In total, the bills passed in fast succession last month, including a massive capital and budget plan, are deemed “credit positive” for local governments because they will receive new funding for capital and potential new source of operating revenue.
“Local governments will receive a significant infusion of capital dollars under the Rebuild Illinois capital plan,” according to Moody’s analysis.
But Moody’s also took a look at some more controversial measures cleared by the Illinois General Assembly: the legalization of recreational marijuana and a massive gambling expansion that legalizes sports betting and will create six new casinos throughout the state, including one in Chicago.
“While credit positive, most Illinois local governments will receive minimal tax revenue from cannabis sales, if the state’s experience mirrors other states with legalized recreational cannabis such as Colorado,” the report says, noting Denver collected $27.6 million in cannabis sales taxes on approximately $500 million in sales and got a “minimal” 2% in general fund revenues.
“As with gaming revenues, cannabis revenue has proven to be volatile,” Moody’s warned on Thursday.
The rating agency also noted that Chicago stands to get a “significant share” of revenue from cannabis legalization — but it added “Chicago also has a much larger pension contribution shortfall, relative to its operating budget, than other cities so the city’s revenue needs are more pronounced.”
The report said the impact of the new casinos is difficult to estimate, as the “gambling landscape is becoming increasingly competitive.”

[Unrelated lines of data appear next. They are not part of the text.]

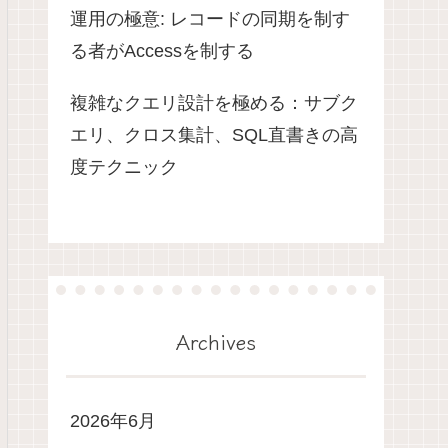
運用の極意: レコードの同期を制す
る者がAccessを制する
複雑なクエリ設計を極める：サブク
エリ、クロス集計、SQL直書きの高
度テクニック
Archives
2026年6月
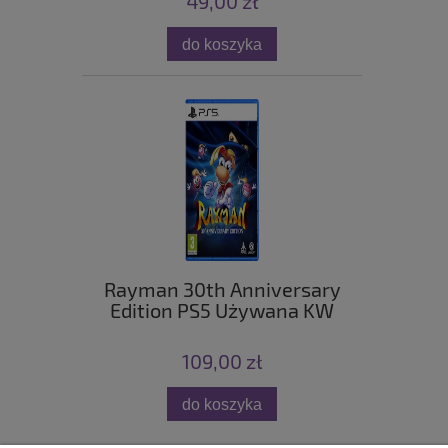
49,00 zł
do koszyka
Rayman 30th Anniversary
Edition PS5 Używana KW
109,00 zł
do koszyka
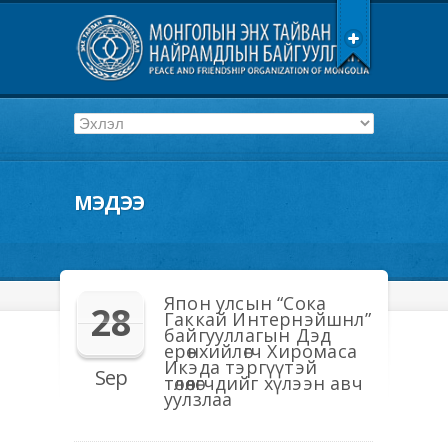
МЭДЭЭ
Япон улсын “Сока
28
Гаккай Интернэйшнл”
байгууллагын Дэд
ерөнхийлөгч Хиромаса
Икэда тэргүүтэй
Sep
төлөөлөгчдийг хүлээн авч
уулзлаа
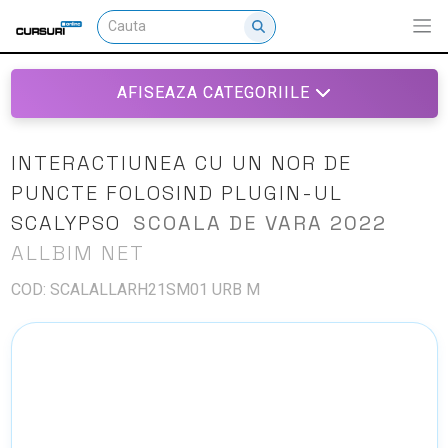
AFISEAZA CATEGORIILE
INTERACTIUNEA CU UN NOR DE
PUNCTE FOLOSIND PLUGIN-UL
SCALYPSO
SCOALA DE VARA 2022
ALLBIM NET
COD: SCALALLARH21SM01 URB M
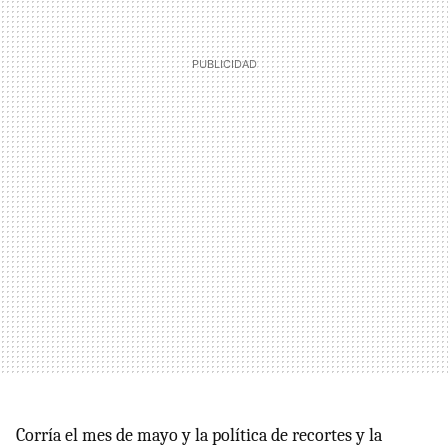
Corría el mes de mayo y la política de recortes y la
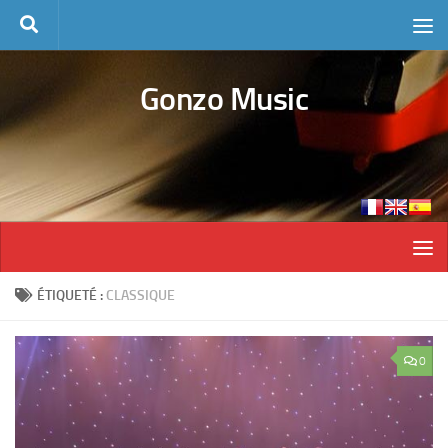
Skip to content
Gonzo Music
ÉTIQUETÉ :
CLASSIQUE
0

Moody’s noted all of the cities getting casinos, including Chicago, Rockford, Waukegan and Danville, are dealing with rising pension costs.
The money from the proposed Chicago casino would be split in thirds among the city, state and the private owner.
“If the new casinos were to generate revenues even at the low end of that range, that could have a meaningful impact in comparison with pension contribution gaps using reported assumptions,” the report says. “However, the revenues produced by existing locations have steadily declined over the last five years, a trend that could be exacerbated by increased competition.”
Moody’s notes that Chicago is getting more than two times the number of gaming positions than other casinos in Illinois, so the city “stands to gain a greater amount of new revenue.”
Pritzker has signed the capital and budget bills, but has not yet signed the recreational cannabis or gambling expansion measures.
The gambling revenue was attached to a capital bill to fund vertical projects, which includes buildings, such as schools and recreational facilities. It includes $150 million from an increase in video gaming terminal taxes; $10 million from sports wagering revenue and $500 million from upfront license fees from casino and sports betting.
Sales from recreational marijuana are expected to bring in $57 million in this year’s budget and $140 million next year, sponsors have said. It should eventually rise to $500 million a year once the program is fully running.